Up here in the gentle valleys of the South Pennines folk like to think life travels at a different pace. It's not that we do things differently - it all seems much the same most of the time - but that views are held more firmly, more definitely than down there in the City's bright lights. There are still fights in the pub on Saturday nights but you see the same two lads drinking together on Sunday as if nothing untoward had taken place.
I'm a long term visitor in these parts (not being from 'round here') and have been trying to give a voice to Cullingworth people - and the good residents of the other villages that make up Bingley Rural - since 1995 when I first sneaked onto Bradford Council by just 15 votes. Since returning to live in the village just before Christmas 2004, I got still closer to the locals and have come to share their anger at the way we're treated by public authorities, politicians and those poor deluded fools who think city life is mighty fine.
Representing these villages isn't as simple as some think - "defend the green belt" some cry! But what about the farmer who wants to get better use from old stone buildings? "No more house building cry others"! Without asking where the sons and daughters of Cullingworth people are going to live when thet grow up and want to live somewhere, raise a family and contribute to the continuation of the village as a real place rather than a dormitory. "Close down those noisy, smelly or unsightly businesses" is another call made without thinking of the consequences.
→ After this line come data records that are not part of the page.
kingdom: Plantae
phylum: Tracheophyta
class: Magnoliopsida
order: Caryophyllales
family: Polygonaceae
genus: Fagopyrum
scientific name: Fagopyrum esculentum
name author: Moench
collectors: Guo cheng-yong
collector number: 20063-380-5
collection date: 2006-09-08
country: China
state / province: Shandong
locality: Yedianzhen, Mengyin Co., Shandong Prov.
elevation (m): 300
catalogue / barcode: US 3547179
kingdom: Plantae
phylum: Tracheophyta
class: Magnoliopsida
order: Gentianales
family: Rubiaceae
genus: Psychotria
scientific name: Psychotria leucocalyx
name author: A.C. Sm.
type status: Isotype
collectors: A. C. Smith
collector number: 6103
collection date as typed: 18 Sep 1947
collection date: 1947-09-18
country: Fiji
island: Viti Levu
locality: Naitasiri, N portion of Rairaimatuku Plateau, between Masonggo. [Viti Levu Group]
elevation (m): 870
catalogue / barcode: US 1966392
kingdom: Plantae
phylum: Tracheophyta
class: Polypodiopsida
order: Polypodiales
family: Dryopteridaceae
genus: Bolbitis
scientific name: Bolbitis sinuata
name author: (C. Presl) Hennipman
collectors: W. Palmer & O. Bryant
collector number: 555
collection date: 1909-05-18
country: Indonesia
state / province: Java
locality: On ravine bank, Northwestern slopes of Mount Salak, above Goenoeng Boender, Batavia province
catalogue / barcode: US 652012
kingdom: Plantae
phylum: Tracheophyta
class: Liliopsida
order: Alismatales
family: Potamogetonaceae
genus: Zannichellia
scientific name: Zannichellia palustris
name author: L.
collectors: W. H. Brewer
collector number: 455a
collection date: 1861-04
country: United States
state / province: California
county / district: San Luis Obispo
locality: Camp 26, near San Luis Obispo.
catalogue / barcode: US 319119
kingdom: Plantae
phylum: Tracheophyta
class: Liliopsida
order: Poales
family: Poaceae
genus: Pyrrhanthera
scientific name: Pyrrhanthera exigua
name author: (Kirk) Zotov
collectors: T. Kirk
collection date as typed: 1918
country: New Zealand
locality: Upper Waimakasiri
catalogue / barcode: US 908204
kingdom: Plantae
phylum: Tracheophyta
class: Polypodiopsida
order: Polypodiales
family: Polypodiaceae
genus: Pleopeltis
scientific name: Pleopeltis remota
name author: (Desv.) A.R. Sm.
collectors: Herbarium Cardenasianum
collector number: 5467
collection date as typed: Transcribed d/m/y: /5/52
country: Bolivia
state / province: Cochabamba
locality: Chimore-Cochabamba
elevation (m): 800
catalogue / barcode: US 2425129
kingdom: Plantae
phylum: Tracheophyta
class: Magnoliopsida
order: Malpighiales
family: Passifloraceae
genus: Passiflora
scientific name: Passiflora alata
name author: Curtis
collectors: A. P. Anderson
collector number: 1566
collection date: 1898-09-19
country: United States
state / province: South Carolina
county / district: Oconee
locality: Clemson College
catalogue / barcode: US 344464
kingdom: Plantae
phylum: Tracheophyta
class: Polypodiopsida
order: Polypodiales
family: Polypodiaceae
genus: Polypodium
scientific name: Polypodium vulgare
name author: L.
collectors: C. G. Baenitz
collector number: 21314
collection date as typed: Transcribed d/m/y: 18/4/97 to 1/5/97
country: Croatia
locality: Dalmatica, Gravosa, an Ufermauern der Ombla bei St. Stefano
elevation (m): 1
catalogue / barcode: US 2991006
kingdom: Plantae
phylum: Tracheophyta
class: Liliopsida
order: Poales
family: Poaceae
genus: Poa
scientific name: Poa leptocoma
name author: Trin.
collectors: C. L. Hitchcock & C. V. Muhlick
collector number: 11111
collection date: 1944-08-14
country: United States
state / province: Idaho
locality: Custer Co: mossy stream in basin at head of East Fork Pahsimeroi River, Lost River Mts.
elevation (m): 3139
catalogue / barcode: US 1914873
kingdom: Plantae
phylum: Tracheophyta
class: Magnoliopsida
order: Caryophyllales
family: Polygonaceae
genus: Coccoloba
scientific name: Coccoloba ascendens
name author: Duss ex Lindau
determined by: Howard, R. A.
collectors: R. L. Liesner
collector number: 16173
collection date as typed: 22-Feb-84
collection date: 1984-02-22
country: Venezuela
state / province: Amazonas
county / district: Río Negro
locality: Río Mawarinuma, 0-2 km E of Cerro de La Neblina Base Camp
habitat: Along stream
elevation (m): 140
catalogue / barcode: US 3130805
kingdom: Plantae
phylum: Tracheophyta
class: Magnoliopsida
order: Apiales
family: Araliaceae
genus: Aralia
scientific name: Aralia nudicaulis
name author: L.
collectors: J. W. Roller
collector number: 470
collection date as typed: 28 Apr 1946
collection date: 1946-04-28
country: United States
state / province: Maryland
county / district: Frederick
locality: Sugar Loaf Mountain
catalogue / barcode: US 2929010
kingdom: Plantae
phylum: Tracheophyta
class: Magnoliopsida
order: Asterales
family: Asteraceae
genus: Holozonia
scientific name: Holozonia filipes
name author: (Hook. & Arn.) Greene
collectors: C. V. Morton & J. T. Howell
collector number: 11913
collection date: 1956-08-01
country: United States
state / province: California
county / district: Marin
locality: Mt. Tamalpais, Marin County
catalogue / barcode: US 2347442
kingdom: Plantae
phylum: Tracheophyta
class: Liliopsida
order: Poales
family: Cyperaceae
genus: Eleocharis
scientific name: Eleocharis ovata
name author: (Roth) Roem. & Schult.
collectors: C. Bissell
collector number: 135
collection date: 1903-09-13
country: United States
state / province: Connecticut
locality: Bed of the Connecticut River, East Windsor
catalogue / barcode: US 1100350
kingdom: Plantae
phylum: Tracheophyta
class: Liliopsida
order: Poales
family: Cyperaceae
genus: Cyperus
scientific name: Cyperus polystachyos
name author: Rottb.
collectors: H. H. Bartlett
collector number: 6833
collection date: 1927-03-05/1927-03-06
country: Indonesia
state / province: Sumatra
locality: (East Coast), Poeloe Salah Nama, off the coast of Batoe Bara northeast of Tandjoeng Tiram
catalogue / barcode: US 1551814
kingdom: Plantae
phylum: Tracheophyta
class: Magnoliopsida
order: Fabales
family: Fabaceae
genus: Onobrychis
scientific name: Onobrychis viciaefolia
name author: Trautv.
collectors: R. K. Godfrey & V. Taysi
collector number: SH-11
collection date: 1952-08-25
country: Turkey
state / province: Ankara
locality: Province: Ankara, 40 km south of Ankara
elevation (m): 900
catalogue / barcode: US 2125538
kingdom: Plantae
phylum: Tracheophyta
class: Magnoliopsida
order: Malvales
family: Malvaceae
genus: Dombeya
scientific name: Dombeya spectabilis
People complain that the pubs are closing but never use them. That young people are badly behaved but campaign against encouraging those youngsters to use the rec. And that people should not be allowed to do something or other because it's against some planning rule or other.
If this first post is about setting the tone, I would like you (assuming vainly that there is a you reading this) appreciate that keeping Cullingworth - and thousands of other great villages across England - is not about rules, banning things, employing enforcement officers, beefing up the strategic planning infrastructure or any of those grandiloquent wonderments so beloved of us politicians. It's about allowing people to rub along together, to row and fight, to sulk in the corner, to cry, to sing, to smile. Allowing people to make the place without interference from bureaucrats, experts and the paraphenalia of modern intrusive government.